STRUCTURE OF A THESIS:
Your thesis should be between 40 and 60 pages of text, with bibliography extra. For some of you that will seem very long.  Others will find it difficult to keep it that short.  It should be organized something like this:

I.  Introduction:   5 pages +/- 2
    What social problem are you studying?  Why is it a social problem?  Why is
    it important to study it from a sociological perspective?

II. Discussion of the problem 15-20 pages
    For some cases this will be longer, for some shorter.  You should include
    basic description of the problem, social ramifications of the problem, and
    finer specification of the problem.

III. Analysis 15-20 pages
     In this section you support your thesis on the basis of material
     presented in II.  Here you may want to use material from the course books,
     and/or from other presentations.  [citation to another student's
     presentation should be:  blah, blah, blah (Smith, seminar).  In the bib it 
     would be: Smith, John. 2000.  Social Problems in Global
     Perspective Seminar presentation, date.]

IV.  Conclusions 5 to 10 pages
     This will include your conclusion about your thesis, assessment of its
     generality, tentative answers posed above, and other social problems that
     might shed light on the global aspect of all social problems.
V.   Amelioration of the social problem.  [OPTIONAL] 5 to 10 pages
     Here you can add some policy guidelines or implications from your study on
     how to lessen this social problem and some of the social, political,
     cultural, and economic barriers to such implementation.

TOTAL LENGTH:  40 to 60

Further comments: You are NOT REQUIRED to follow this outline, but it is a good model.

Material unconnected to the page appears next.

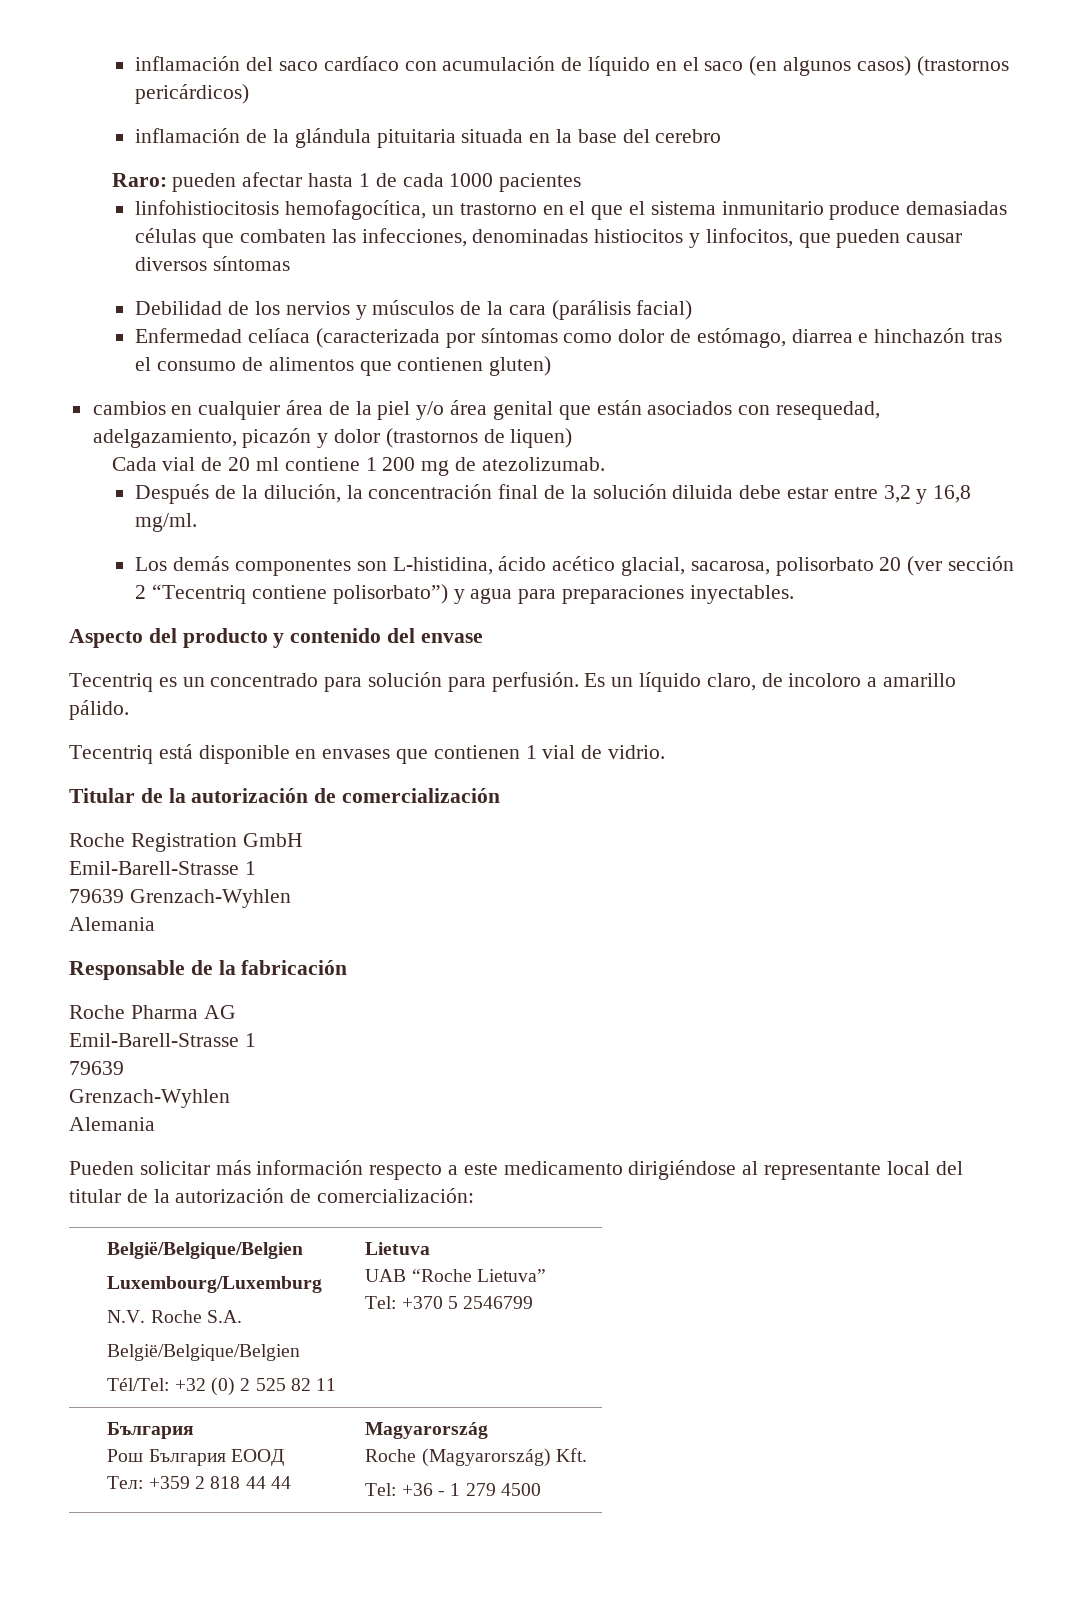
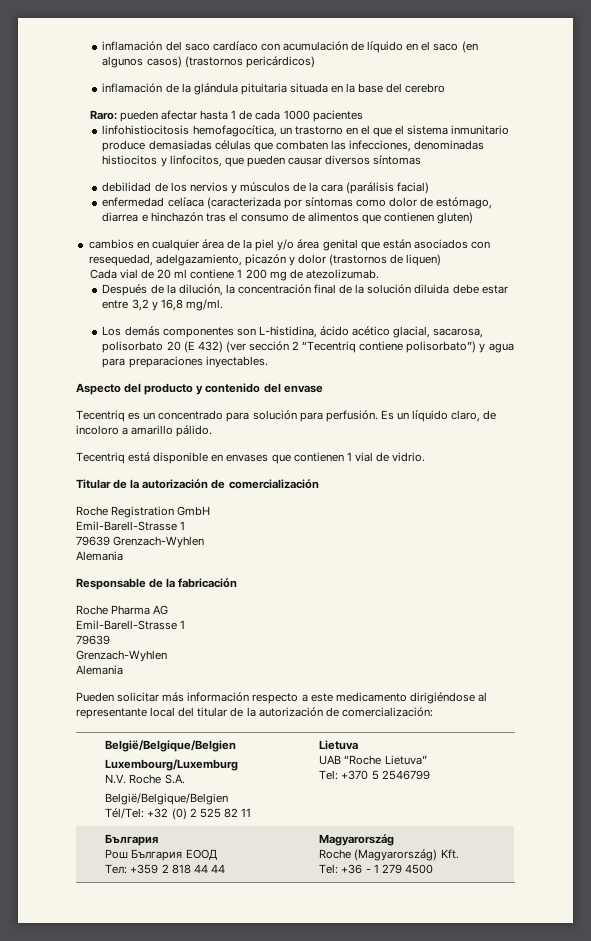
[135,301,223,315] Debilidad -> [102,182,152,192] debilidad
[135,328,243,343] Enfermedad -> [102,197,165,207] enfermedad
(902, 564) none -> [183,341,223,353] (E 432)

Part II could run longer, depending on the material and how descriptive you are.

How to decide what goes in the case description.
The decision is shaped by your thesis: Does this information need to be present for a reader/listener to understand why you have drawn your conclusion? If the answer is yes, include it; if not, do not! This is where questions from LISTENERS during PRESENTATION can be most helpful. If LISTENERS are not understanding your point, you may need to include more description. Keep in mind for most of you, YOU will be the expert on your case, and may well know more about it than anyone in the seminar--including me, the prof!--so you are the expert.

It is a good idea to draft your introduction for the first submission of materials, but plan on rewriting once you are done, when you know what you actually did and concluded.